Early Monday morning, Brenneman-Hull and her husband attempted to drive to the hospital, but they quickly realized the roads were too slick.
"We were just getting stuck and we looked at each other and we said, 'You know this isn't worth wrecking the car or hurting ourselves,'" Brenneman-Hull said. "We found a way to get back to my sister Abby's house, thank God, and then started trying to call people.
"I called a few people and nobody was really answering me. It was early in the morning before my shift. We looked at each other and he said, 'Well, let's just walk, I'll walk you.' We got all our clothes on and then bundled up and it took about an hour."
While she had the option to spend the night at the hospital, she chose to stay with her family to avoid spending an extended period of time away from her daughter. She said many health care workers she knows either stayed at the hospital overnight or in a hotel room nearby. The hospital also offered rides to some.
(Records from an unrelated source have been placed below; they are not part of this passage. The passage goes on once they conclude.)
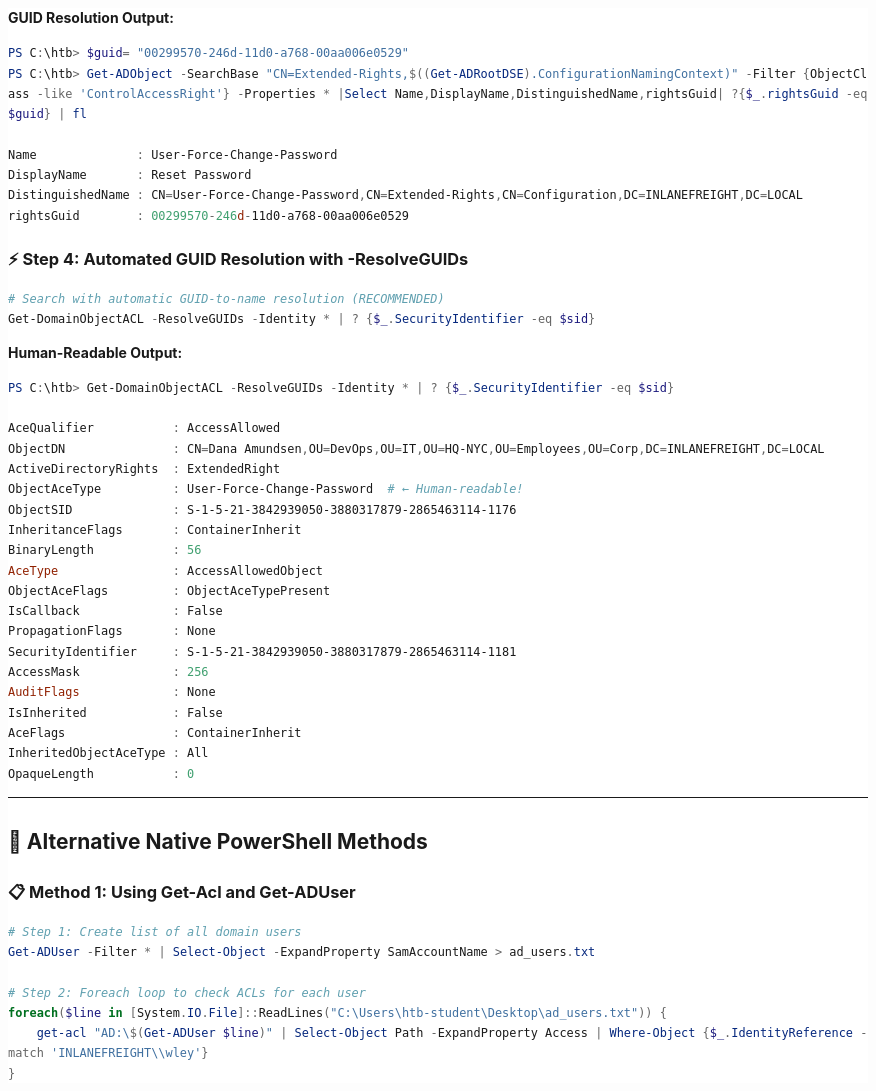 **GUID Resolution Output:**
```powershell
PS C:\htb> $guid= "00299570-246d-11d0-a768-00aa006e0529"
PS C:\htb> Get-ADObject -SearchBase "CN=Extended-Rights,$((Get-ADRootDSE).ConfigurationNamingContext)" -Filter {ObjectClass -like 'ControlAccessRight'} -Properties * |Select Name,DisplayName,DistinguishedName,rightsGuid| ?{$_.rightsGuid -eq $guid} | fl

Name              : User-Force-Change-Password
DisplayName       : Reset Password
DistinguishedName : CN=User-Force-Change-Password,CN=Extended-Rights,CN=Configuration,DC=INLANEFREIGHT,DC=LOCAL
rightsGuid        : 00299570-246d-11d0-a768-00aa006e0529
```

### ⚡ **Step 4: Automated GUID Resolution with -ResolveGUIDs**
```powershell
# Search with automatic GUID-to-name resolution (RECOMMENDED)
Get-DomainObjectACL -ResolveGUIDs -Identity * | ? {$_.SecurityIdentifier -eq $sid}
```

**Human-Readable Output:**
```powershell
PS C:\htb> Get-DomainObjectACL -ResolveGUIDs -Identity * | ? {$_.SecurityIdentifier -eq $sid} 

AceQualifier           : AccessAllowed
ObjectDN               : CN=Dana Amundsen,OU=DevOps,OU=IT,OU=HQ-NYC,OU=Employees,OU=Corp,DC=INLANEFREIGHT,DC=LOCAL
ActiveDirectoryRights  : ExtendedRight
ObjectAceType          : User-Force-Change-Password  # ← Human-readable!
ObjectSID              : S-1-5-21-3842939050-3880317879-2865463114-1176
InheritanceFlags       : ContainerInherit
BinaryLength           : 56
AceType                : AccessAllowedObject
ObjectAceFlags         : ObjectAceTypePresent
IsCallback             : False
PropagationFlags       : None
SecurityIdentifier     : S-1-5-21-3842939050-3880317879-2865463114-1181
AccessMask             : 256
AuditFlags             : None
IsInherited            : False
AceFlags               : ContainerInherit
InheritedObjectAceType : All
OpaqueLength           : 0
```

---

## 🔄 Alternative Native PowerShell Methods

### 📋 **Method 1: Using Get-Acl and Get-ADUser**
```powershell
# Step 1: Create list of all domain users
Get-ADUser -Filter * | Select-Object -ExpandProperty SamAccountName > ad_users.txt

# Step 2: Foreach loop to check ACLs for each user
foreach($line in [System.IO.File]::ReadLines("C:\Users\htb-student\Desktop\ad_users.txt")) {
    get-acl "AD:\$(Get-ADUser $line)" | Select-Object Path -ExpandProperty Access | Where-Object {$_.IdentityReference -match 'INLANEFREIGHT\\wley'}
}
```
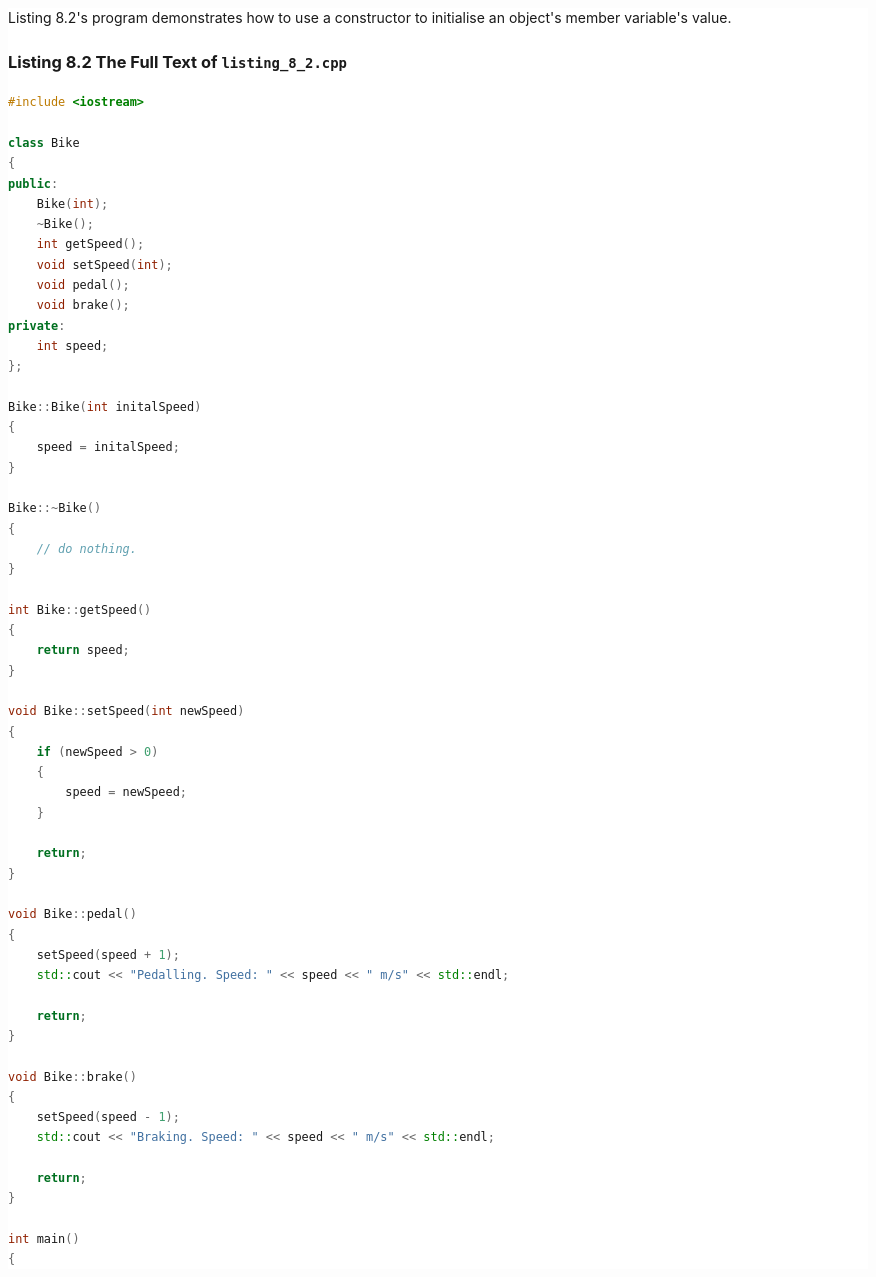 Listing 8.2's program demonstrates how to use a constructor to initialise an object's member variable's value.

### Listing 8.2 The Full Text of `listing_8_2.cpp`
```C++
#include <iostream>

class Bike 
{
public:
    Bike(int);
    ~Bike();
    int getSpeed();
    void setSpeed(int);
    void pedal();
    void brake();
private:
    int speed;
};

Bike::Bike(int initalSpeed)
{
    speed = initalSpeed;
}

Bike::~Bike()
{
    // do nothing.
}

int Bike::getSpeed() 
{
    return speed;
}

void Bike::setSpeed(int newSpeed)
{
    if (newSpeed > 0)
    {
        speed = newSpeed;
    }

    return;
}

void Bike::pedal()
{
    setSpeed(speed + 1);
    std::cout << "Pedalling. Speed: " << speed << " m/s" << std::endl;

    return;
}

void Bike::brake()
{
    setSpeed(speed - 1);
    std::cout << "Braking. Speed: " << speed << " m/s" << std::endl;

    return;
}

int main()
{
```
Once she arrived, she said she had no problem securing transportation for the rest of the week from her co-workers with vehicles better suited for inclement weather. While thankful for the offers from her co-workers, Brenneman-Hull said the hike through the snow was "actually quite pleasant."
"I was surprised. It was very beautiful and it was very peaceful. Not a lot of vehicles were out and it was cool to see everything kind of just in a winter wonderland. It really wasn't that bad and it wasn't that cold with the right clothing on. So, honestly, it was a pretty good experience," she said.
"The only thing was that once I got to work, I realized I had an icicle in my hair like frozen in my hair. Other than that, it was fun."